Namur: surprise à l’afterwork et échange de coups après avoir découvert que sa compagne le trompe

Le prévenu a surpris sa compagne en compagnie d’un autre homme sur la banquette d’un véhicule, en mars 2021, après un afterwork. Il en est venu aux mains avec l’autre individu.

S.M.
 Sa compagne blouse dégrafée sur la banquette arrière… son sang n’a fait qu’un tour.
Sa compagne blouse dégrafée sur la banquette arrière… son sang n’a fait qu’un tour. ©LIGHTFIELD STUDIOS – stock.adobe 

Un afterwork a mal tourné, le 6 mars 2021, à Namur. Un homme a été roué de coups et s’est fait voler son GSM par un autre individu. Poursuivi devant le tribunal correctionnel de Namur, ce dernier conteste le vol mais reconnaît un échange de coups causé par une "situation délicate" à laquelle il a assisté.

Cette nuit-là, le prévenu souhaite faire une surprise à sa compagne en la rejoignant au beau milieu de la nuit sur le lieu de l’afterwork où elle se trouve. Mais lorsqu’il arrive sur place, celle-ci n’est plus là. Elle n’est toutefois pas bien loin puisqu’il la retrouve en compagnie d’un collègue sur la banquette arrière d’une voiture stationnée dans le parking.

À partir de ce moment, les versions divergent. La victime dit avoir reçu plusieurs coups avant d’être extirpée de sa voiture et contrainte de donner son GSM pour vérifier quelle relation elle entretenait avec sa collègue. Le prévenu affirme quant à lui avoir reçu le premier coup, auquel il a réagi.
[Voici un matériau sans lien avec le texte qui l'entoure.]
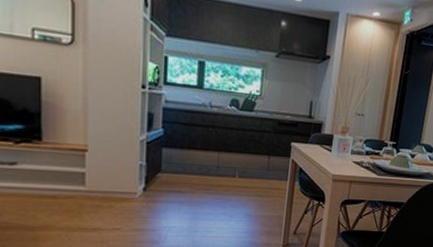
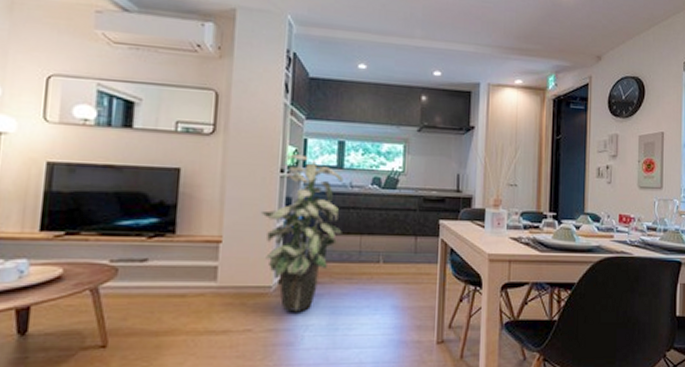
indoor plant: none [123,71,204,217] -> present [260,154,344,313]

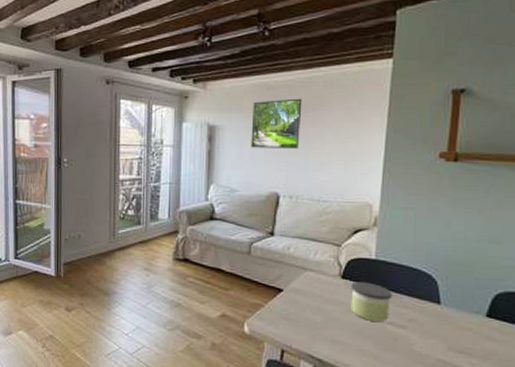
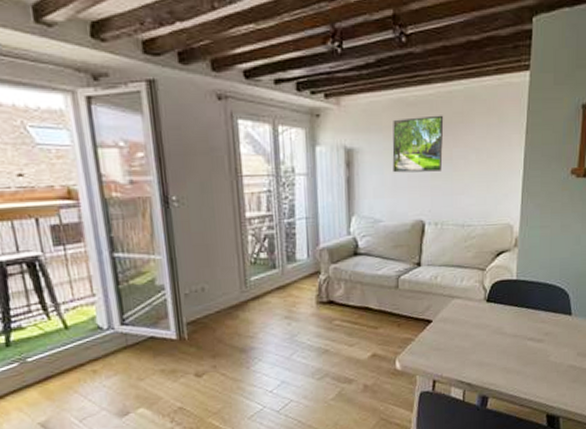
candle: present [350,282,393,322] -> none [495,302,532,340]

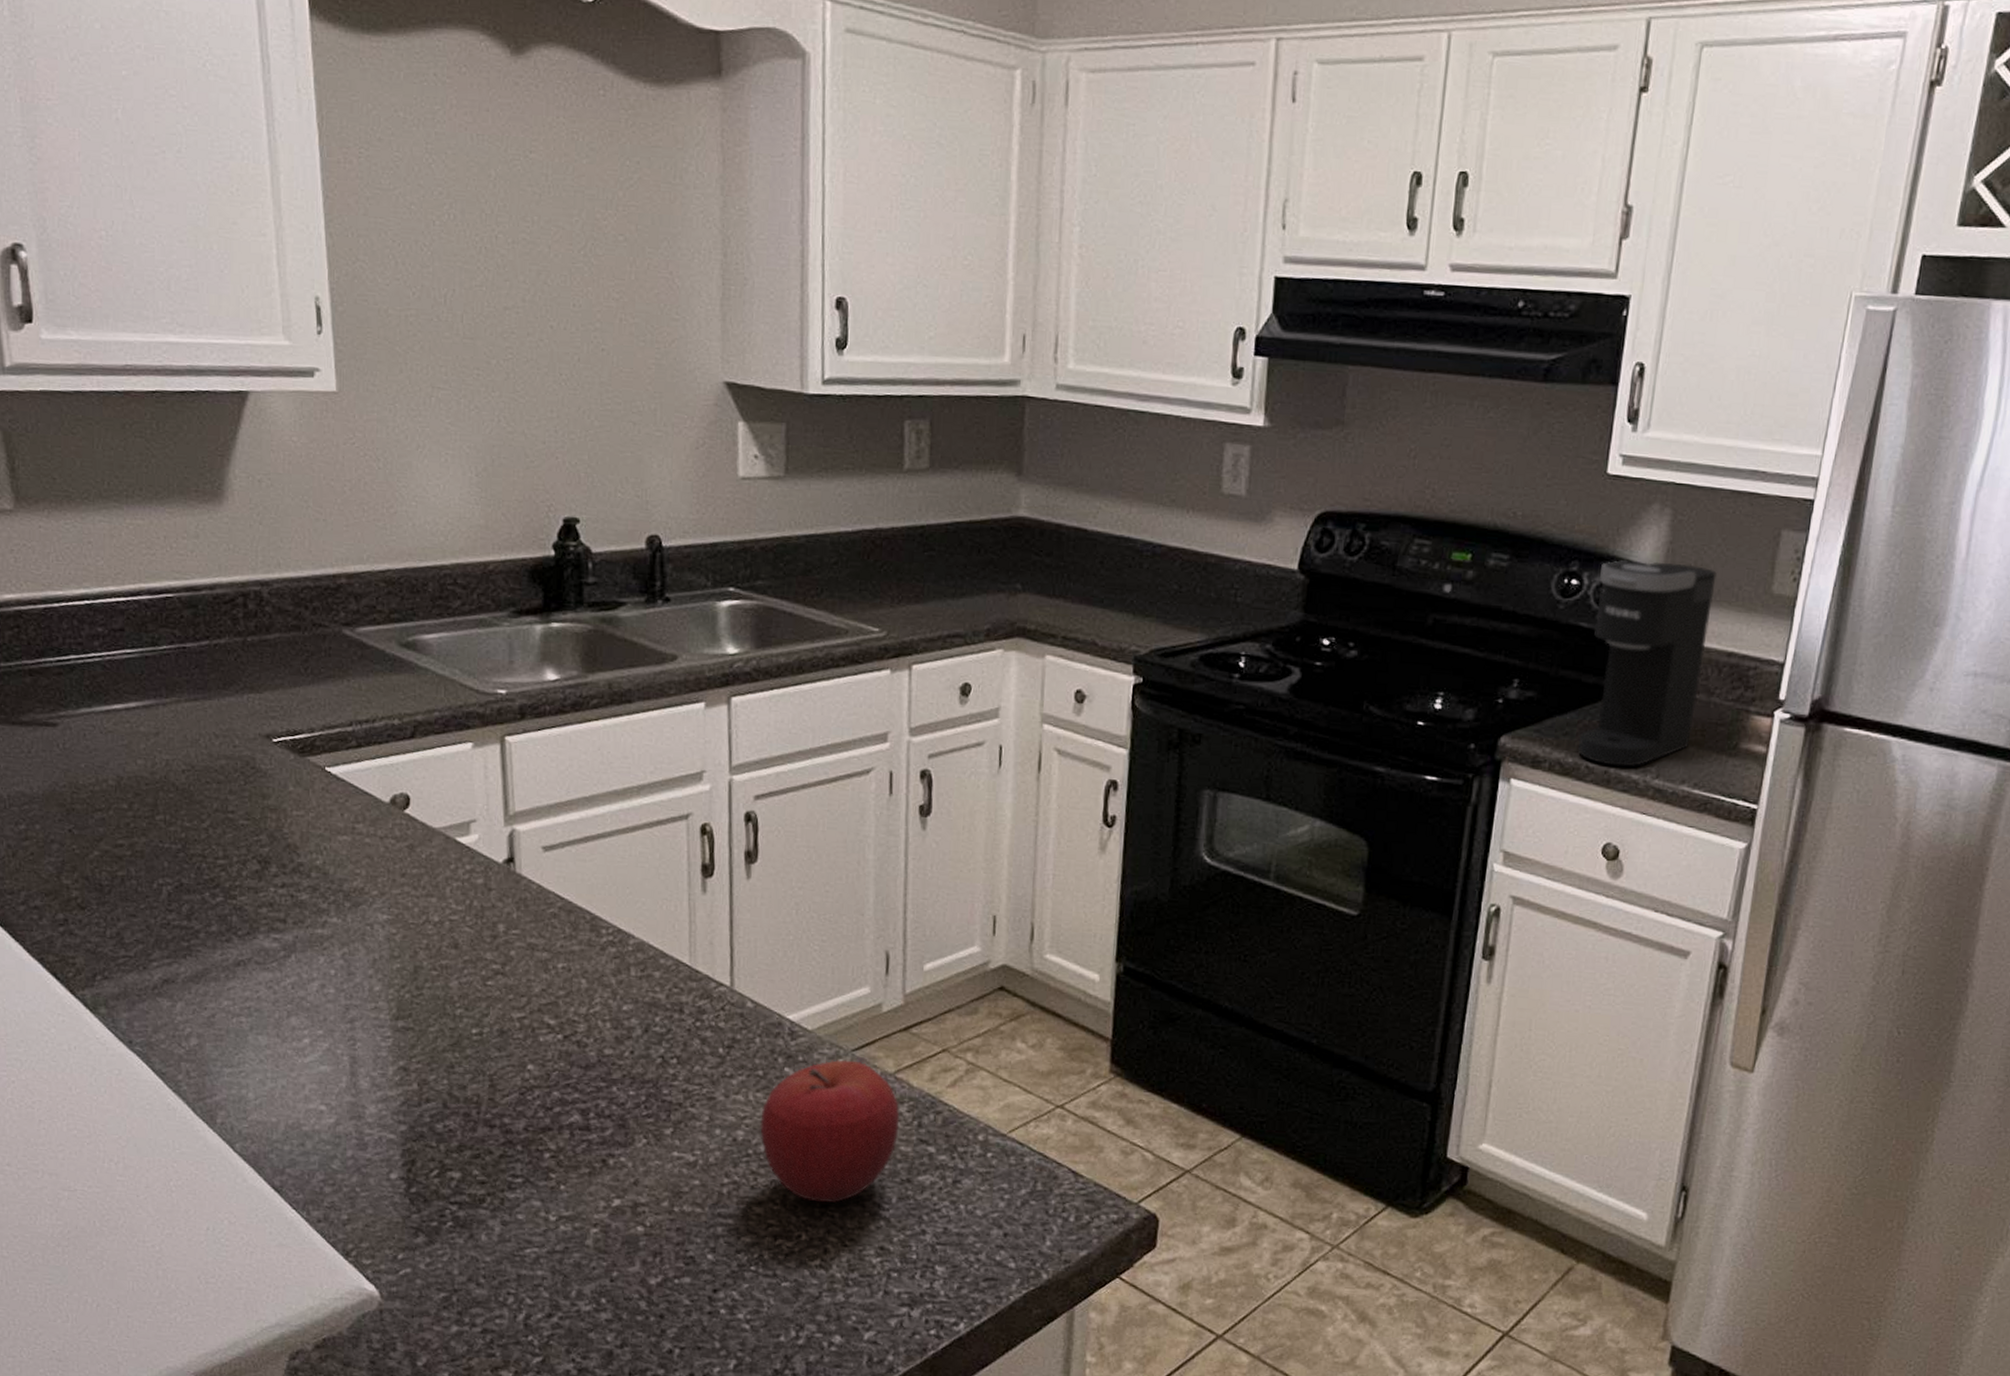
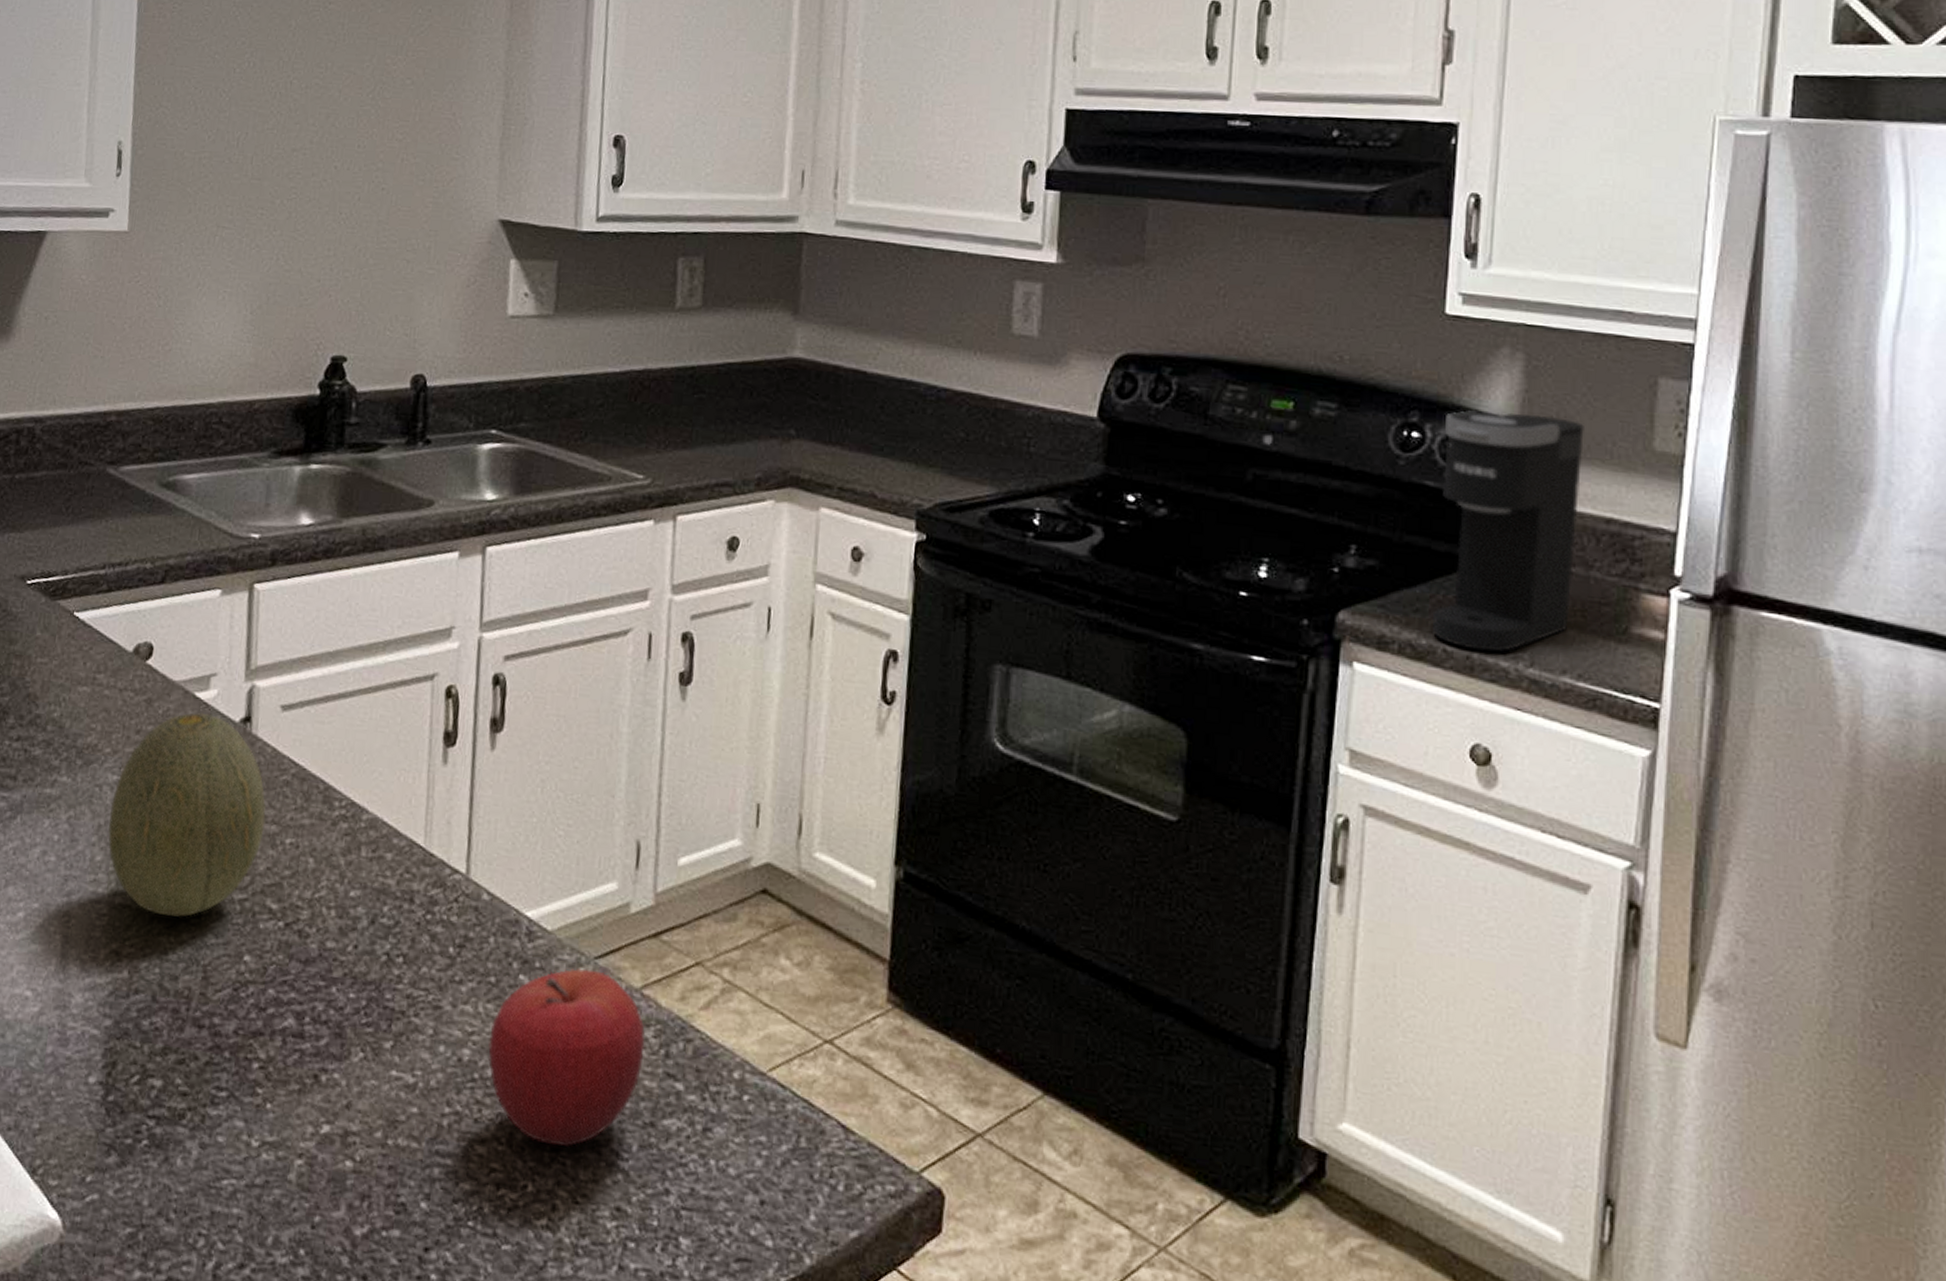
fruit: none [383,855,537,1036] -> present [107,712,267,917]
Ce qui est certain est que la victime a été salement amochée. "Le constat de lésions est là: hématome à une arcade sourcilière, au nez et aux deux pommettes", précise le ministère public qui requiert une peine de travail de 180 heures.

Le GSM de la victime a quant à lui été retrouvé dans la voiture du prévenu. Ce dernier dit ne pas savoir comment il s’est retrouvé là. La défense met en avant le contexte émotionnel et plaide la provocation au sens moral du terme pour les faits de coups et blessures. "Mon client retrouve sa compagne dans une voiture, non pas sur le siège passager mais sur la banquette arrière d’une voiture, blouse dégrafée…" Jugement le 2 décembre.